Las imágenes de la escritora son tan intensas que arrastran al lector con ella y lo meten en los caminos y los poblados. A la vez, con delicadeza femenina, con la eficacia sutil de una sonrisa oportuna, señala la locura de la guerra, el absurdo de la violencia mediante diminutos fogonazos de belleza intercalados entre escenas de miseria humana, de dolor o de denuncia de la pequeñez y la hipocresía.

El relato del éxodo de salida eventualmente se convierte en el éxodo de vuelta, a la propia casa intacta, a la ciudad ocupada, al descubrimiento sorprendente de que “todo sigue igual”, una idea que reaparece: lo dice la amante de un banquero (“los nuevos ricos seguirán pagando por sus placeres, el amor será siempre lo mismo”); lo intuyen los campesinos, que, “como siempre”, con o sin alemanes, siguen esperando que deje de nevar y venga el buen tiempo; lo siente un herido que vuelve a París (“si le hubieran dicho que aun derrotada Francia conocería momentos felices no lo habría creído”). En realidad es de la gente en cualquier momento que habla Némirovsky, como si la guerra solamente hubiese agudizado los matices y los hubiese dejado más desnudos, más visibles: “los acontecimientos extraordinarios no cambian el alma de un hombre, sino que la precisan, como un golpe de viento que deja al desnudo la forma de un árbol”.

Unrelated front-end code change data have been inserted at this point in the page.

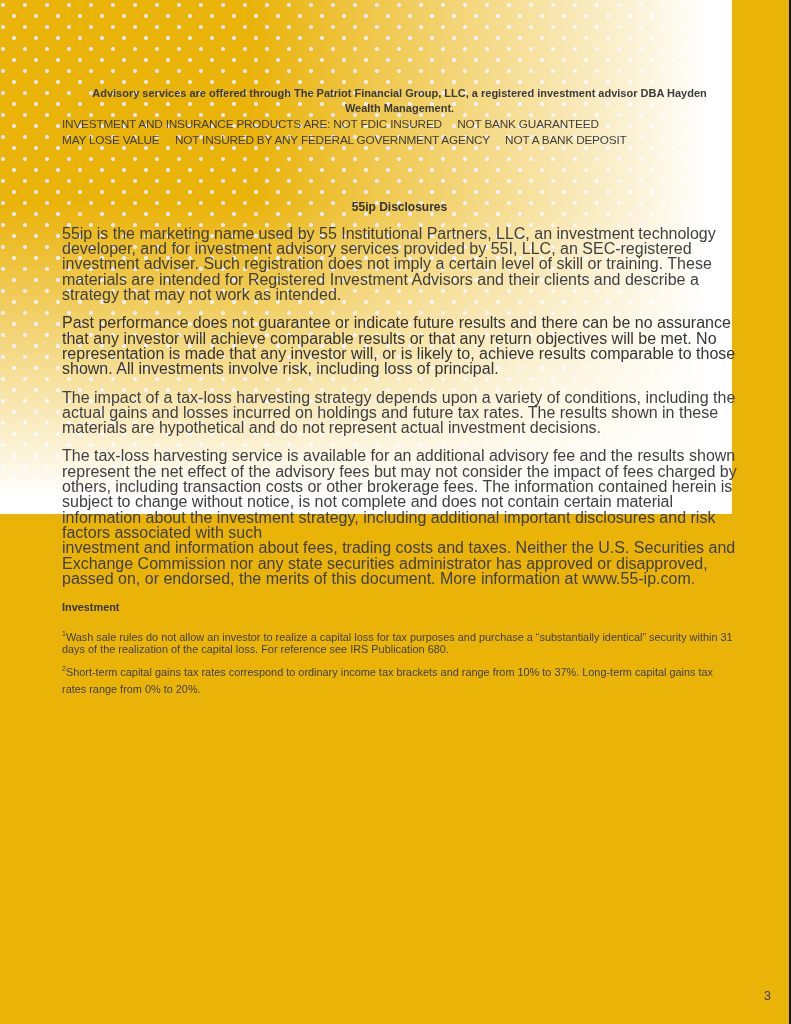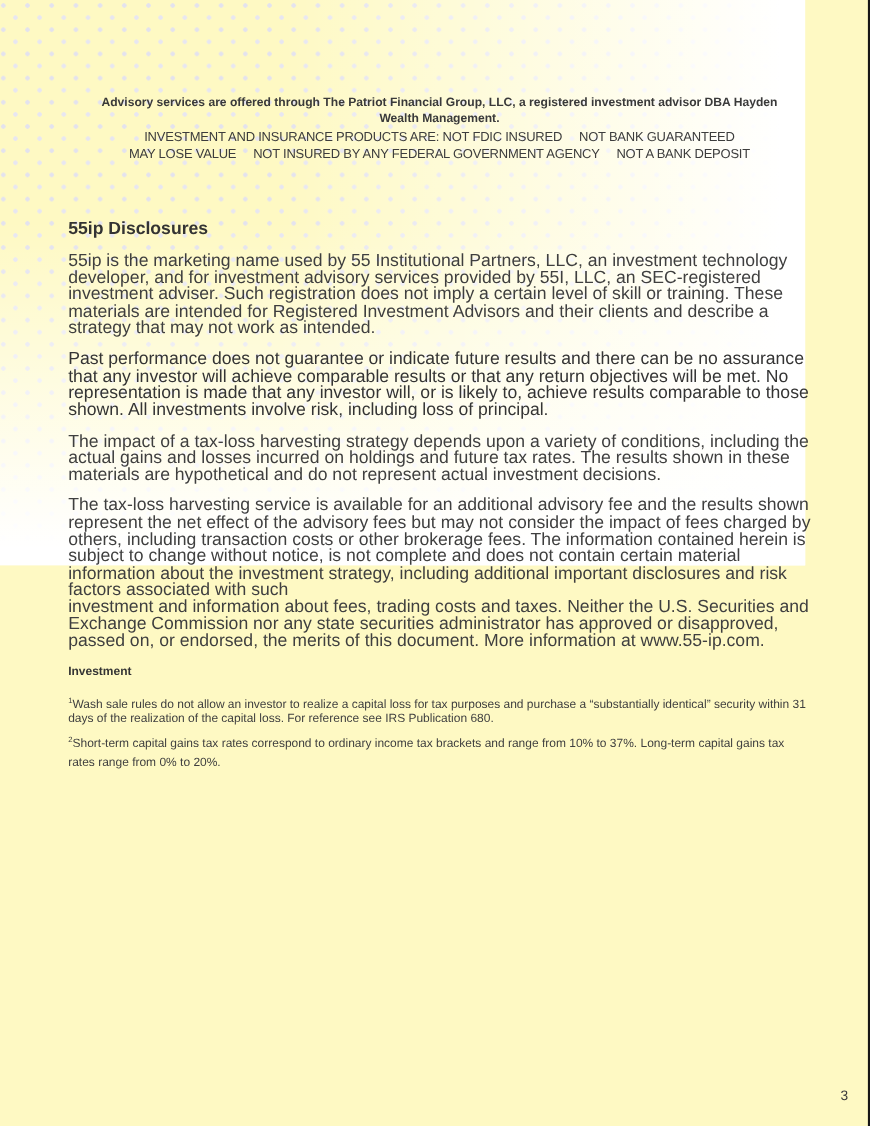--- a/index.html
+++ b/index.html
@@ -1,20 +1,20 @@
 <!DOCTYPE html>
 <html><head>
 <meta charset="utf-8">
 <style>
   html, body { margin: 0; padding: 0; background: #ffffff; }
   .page {
     position: relative;
     width: 791px;
     height: 1024px;
-    background: #fef9c3;
+    background: #eab308;
     overflow: hidden;
     font-family: "Liberation Sans", sans-serif;
     color: #3f3f3f;
   }
 
   
   .dots-layer {
     position: absolute;
     top: -6px;
     left: -8px;
@@ -56,34 +56,34 @@
     width: 645px;
     margin: 0 auto;
     text-align: center;
     font-size: 11px;
     font-weight: bold;
     color: #3a3a3a;
     line-height: 1.35;
   }
 
   .banner {
-    text-align: center;
     font-size: 11.8px;
     color: #3d3d3d;
     line-height: 1.28;
     margin-top: 1px;
     white-space: pre-wrap;
     letter-spacing: -0.2px;
   }
 
   .section-heading {
     margin-top: 52px;
-    font-size: 16px;
+    font-size: 12px;
     font-weight: bold;
     color: #333333;
+    text-align: center;
   }
 
   .para {
     margin-top: 13px;
     font-size: 16px;
     line-height: 15.3px;
     color: #3f3f3f;
     white-space: pre-wrap;
   }
   .para.bold {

La lucidez de la autora, por momentos rayana en el cinismo, es puesta en varios de sus personajes, pero además nos conecta conmovedoramente con ella, con la mujer que no se movió de su casa de París sabiendo que la buscarían para matarla por ser judía, una persona que no debió ser sencilla ni lineal, ni en sus decisiones ni en su interpretación de esa realidad que la arrinconaba. Los personajes que elabora la escritora en número importante componen una galería de perfiles trabajados con gran hondura psicológica y riqueza de imágenes, cada uno en representación de un estrato social y cultural de esa Francia quebrada por la guerra. Hay ricos y pobres; la alta burguesía acaudalada que demora la salida de París esperando que el lavadero entregue las sábanas de lino, y por otro lado la clase media: la pareja de empleados de banco que se quedan sin trabajo cuando huye el patrón; los diletantes, hermosos y pedantes; los artistas exquisitos que abandonan su casa porque no soportan la vulgaridad, “el repugnante espectáculo de la gente”; los jóvenes, los heridos, el chiquilín que huye de casa para unirse a las tropas, los dedos sucios de tinta y la voz en transición; el cura, que “cuando hablaba parecía iluminarse y arder a la vez”, pero que detesta y teme al grupo de chicos a su cargo.

Pero no todos los personajes están entre los refugiados: Némirovsky se interna en los sentimientos y reacciones de la gente de los pueblos a los que llega la patética columna en busca de ayuda, comida, una cama. Allí está la aristocracia campesina, los altivos terratenientes en decadencia, aferrados a valores, costumbres y códigos que sólo comparten con sus iguales: “temían la victoria alemana pero tampoco deseaban la inglesa”; las mujeres jóvenes y solas, a cargo de los hijos, la casa, la olla..., y el teniente alemán, cortés, rubicundo, durmiendo en el escritorio del marido prisionero.

Pegados al hueso de la naturaleza humana palpitan suavemente pasiones y deseos que no se confiesan y Némirovsky perfila un retrato que nos deja el regusto amargo de una denuncia, sólo mitigado por su permanente romance con lo que ella, ciertamente, no puede abandonar: la gente.